Nonlinear optical diode effect in a magnetic Weyl semimetal

TL;DR

This paper reports the first experimental observation of a nonlinear optical diode effect in a magnetic Weyl semimetal, demonstrating broadband nonreciprocal second-harmonic generation controlled by magnetization and electrical switching.

Contribution

It provides the first experimental evidence of a broadband nonlinear optical diode effect in a magnetic Weyl semimetal, linking Weyl fermions to nonreciprocal optical phenomena.

Findings

Six-fold change in SHG intensity between opposite directions

Broadband effect exceeding 250 meV bandwidth

Electrical control of the nonlinear optical diode effect

Abstract

Diode effects are of great interest for both fundamental physics and modern technologies. Electrical diode effects (nonreciprocal transport) have been observed in Weyl systems. Optical diode effects arising from the Weyl fermions have been theoretically considered but not probed experimentally. Here, we report the observation of a nonlinear optical diode effect (NODE) in the magnetic Weyl semimetal CeAlSi, where the magnetization introduces a pronounced directionality in the nonlinear optical second-harmonic generation (SHG).

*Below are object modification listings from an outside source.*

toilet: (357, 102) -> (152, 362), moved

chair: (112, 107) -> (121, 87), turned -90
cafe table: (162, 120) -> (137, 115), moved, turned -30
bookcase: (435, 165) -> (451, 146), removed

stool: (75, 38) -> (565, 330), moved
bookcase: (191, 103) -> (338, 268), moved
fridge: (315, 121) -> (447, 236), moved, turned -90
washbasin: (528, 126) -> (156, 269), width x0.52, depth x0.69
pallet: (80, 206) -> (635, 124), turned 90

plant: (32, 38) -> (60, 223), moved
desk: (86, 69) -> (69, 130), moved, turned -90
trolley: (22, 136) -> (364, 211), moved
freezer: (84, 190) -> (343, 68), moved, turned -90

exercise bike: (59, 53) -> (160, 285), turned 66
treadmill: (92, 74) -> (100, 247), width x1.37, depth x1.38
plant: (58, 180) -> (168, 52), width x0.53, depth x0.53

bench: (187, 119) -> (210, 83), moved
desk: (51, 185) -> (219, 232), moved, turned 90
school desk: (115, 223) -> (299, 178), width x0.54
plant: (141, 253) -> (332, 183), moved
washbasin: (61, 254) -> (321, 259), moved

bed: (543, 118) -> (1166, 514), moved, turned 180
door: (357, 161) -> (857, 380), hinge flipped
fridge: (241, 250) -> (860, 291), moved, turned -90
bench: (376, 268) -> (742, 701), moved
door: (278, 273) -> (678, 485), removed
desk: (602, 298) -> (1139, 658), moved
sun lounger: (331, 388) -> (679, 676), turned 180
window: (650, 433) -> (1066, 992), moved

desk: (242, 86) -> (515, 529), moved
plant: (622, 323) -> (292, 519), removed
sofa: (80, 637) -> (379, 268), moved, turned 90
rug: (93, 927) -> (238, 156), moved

We show demonstrate a six-fold change of the measured SHG intensity between opposite propagation directions over a bandwidth exceeding 250 meV. Supported by density-functional theory, we establish the linearly dispersive bands emerging from Weyl nodes as the origin of this broadband effect. We further demonstrate current-induced magnetization switching and thus electrical control of the NODE. Our results advance ongoing research to identify novel nonlinear optical/transport phenomena in magnetic topological materials and further opens new pathways for the unidirectional manipulation of light.